Sobre a prática destes processos de mudança
comportamental realizada por não-psicólogos, reiteramos o §1º do Artigo 13 da
Lei 4.119/621,
que regulamenta a profissão de psicólogo:
Art. 13. - Ao portador do diploma de Psicólogo é
conferido o direito de ensinar Psicologia nos vários cursos de que trata esta
lei, observadas as exigências legais específicas, e a exercer a profissão de
Psicólogo.
§ 1º Constitui função privativa do
Psicólogo e utilização de métodos e técnicas psicológicas com os seguintes
objetivos:
a) diagnóstico psicológico;
b) orientação e seleção profissional;
c) orientação psicopedagógica;
d) solução de problemas de ajustamento.
Ao nos depararmos com apostilas e
vídeos de cursos de formação em coaching com técnicas e aporte teórico
da Psicologia (Teoria Cognitivo Comportamental, Neuropsicologia e Psicologia
Positiva), verificamos que o §1º reforça que tais usos desta Ciência se configuram como exercício
ilegal da profissão de Psicólogo. Este mesmo raciocínio serve para a técnica
Constelação Familiar e para aqueles que se autodenominam “Analista do
Comportamento”, cujo repertório teórico e de técnicas se baseiam na Teoria
Sistêmica de terapia familiar e conjugal e no Psicodrama. Diante do exposto,
conclui-se que:
- Reconhecemos estas ferramentas, o Coaching e Análise do Comportamento, como pertencentes ao campo da Psicologia e que somente um profissional devidamente registrado no Conselho Profissional tem a autorização para utilizá-las e em contextos específicos. Entendemos que aos não inscritos nos Conselhos, que mediante qualquer forma de publicidade, se propuserem a ofertar tais serviços, deverão ser aplicadas as penalidades cabíveis pelo exercício ilegal da Profissão de Psicólogo( Art. 30 da Lei 5.766/71);
- Não reconhecemos o Coach e Analista Comportamental como profissões haja vista que suas práticas interferem diretamente nas práticas profissionais da Psicologia (Art. 13º da Lei 4.119/62);
- Não reconhecemos as demais áreas de atuação de coaching conforme ofertado e praticado atualmente: para crianças, para vestibular, para concurso público, para engravidar, para casais, espiritual, entre outras que surgem;
- Não reconhecemos o Coaching como procedimento de intervenção para problemas de aprendizagem, de automutilação e de saúde mental e emocional nas escolas, visto que a Psicologia Escolar é uma das especialidades da Psicologia, cujos objetos de intervenção contemplam estas demandas.
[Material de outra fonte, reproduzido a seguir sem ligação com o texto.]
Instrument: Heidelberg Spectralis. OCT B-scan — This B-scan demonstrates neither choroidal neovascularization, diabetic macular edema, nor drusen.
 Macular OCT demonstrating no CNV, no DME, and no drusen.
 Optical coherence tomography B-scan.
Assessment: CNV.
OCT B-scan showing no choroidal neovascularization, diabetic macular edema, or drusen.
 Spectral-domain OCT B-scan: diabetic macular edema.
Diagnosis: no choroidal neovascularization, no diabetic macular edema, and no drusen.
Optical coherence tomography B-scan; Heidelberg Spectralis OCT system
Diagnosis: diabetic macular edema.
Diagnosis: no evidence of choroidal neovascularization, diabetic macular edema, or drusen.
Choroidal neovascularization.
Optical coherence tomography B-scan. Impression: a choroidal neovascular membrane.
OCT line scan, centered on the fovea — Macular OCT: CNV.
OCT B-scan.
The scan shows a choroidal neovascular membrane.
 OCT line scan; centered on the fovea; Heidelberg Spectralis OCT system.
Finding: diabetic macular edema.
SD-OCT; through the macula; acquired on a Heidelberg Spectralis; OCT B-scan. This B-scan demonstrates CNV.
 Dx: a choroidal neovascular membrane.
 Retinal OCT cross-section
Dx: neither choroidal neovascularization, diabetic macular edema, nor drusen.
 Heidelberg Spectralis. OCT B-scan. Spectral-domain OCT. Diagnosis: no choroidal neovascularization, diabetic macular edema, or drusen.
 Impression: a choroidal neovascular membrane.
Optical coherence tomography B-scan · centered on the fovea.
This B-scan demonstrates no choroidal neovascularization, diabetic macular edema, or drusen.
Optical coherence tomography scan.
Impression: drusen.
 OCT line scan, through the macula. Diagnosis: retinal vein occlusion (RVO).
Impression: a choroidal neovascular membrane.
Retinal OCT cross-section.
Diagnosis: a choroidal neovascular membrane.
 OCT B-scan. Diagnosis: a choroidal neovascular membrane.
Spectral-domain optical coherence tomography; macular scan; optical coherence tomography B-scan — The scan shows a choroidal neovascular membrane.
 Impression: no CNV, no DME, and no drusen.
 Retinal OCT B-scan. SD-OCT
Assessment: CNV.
Reforçando esse entendimento, foi aprovado por unanimidade, o Projeto de Lei 3.688/2000, que dispõe sobre serviços de Psicologia e de Serviço Social nas Redes Públicas de Educação Básica. O PL segue para sanção do Poder Executivo e destaca em seu texto que as equipes multiprofissionais deverão desenvolver ações voltadas para a melhoria da qualidade do processo de ensino-aprendizagem, com a participação da comunidade escolar, atuando na mediação das relações sociais e institucionais;
- Não reconhecemos o Coaching como procedimento de intervenção para problemas de saúde mental, haja vista a complexidade de tal demanda, sendo a Psicologia uma profissão reconhecida como profissão de saúde conforme Resolução 218 de 06/03/1997 do Conselho Nacional de Saúde;
- Consideramos equivocada a livre oferta de cursos de pós-graduação com a utilização do nome Psicologia, como especialidade, a públicos diversos e por muitas vezes sem formação em saúde, tais como: Psicologia Positiva, Psicologia Organizacional, Psicologia Hospitalar, Análise do Comportamento, dentre outros, visto que o principal objetivo da pós-graduação é instrumentalizar a formação da graduação, para uma melhor qualificação profissional. Tais especialidades vão de encontro às especialidades já reconhecidas pelo Conselho Federal de Psicologia para os profissionais psicólogos (Resolução CFP 13/2007 e a 03/2016).
Fonte: Comissão de Orientação e Fiscalização (COF).
Conselho Regional de Psicologia do Distrito Federal.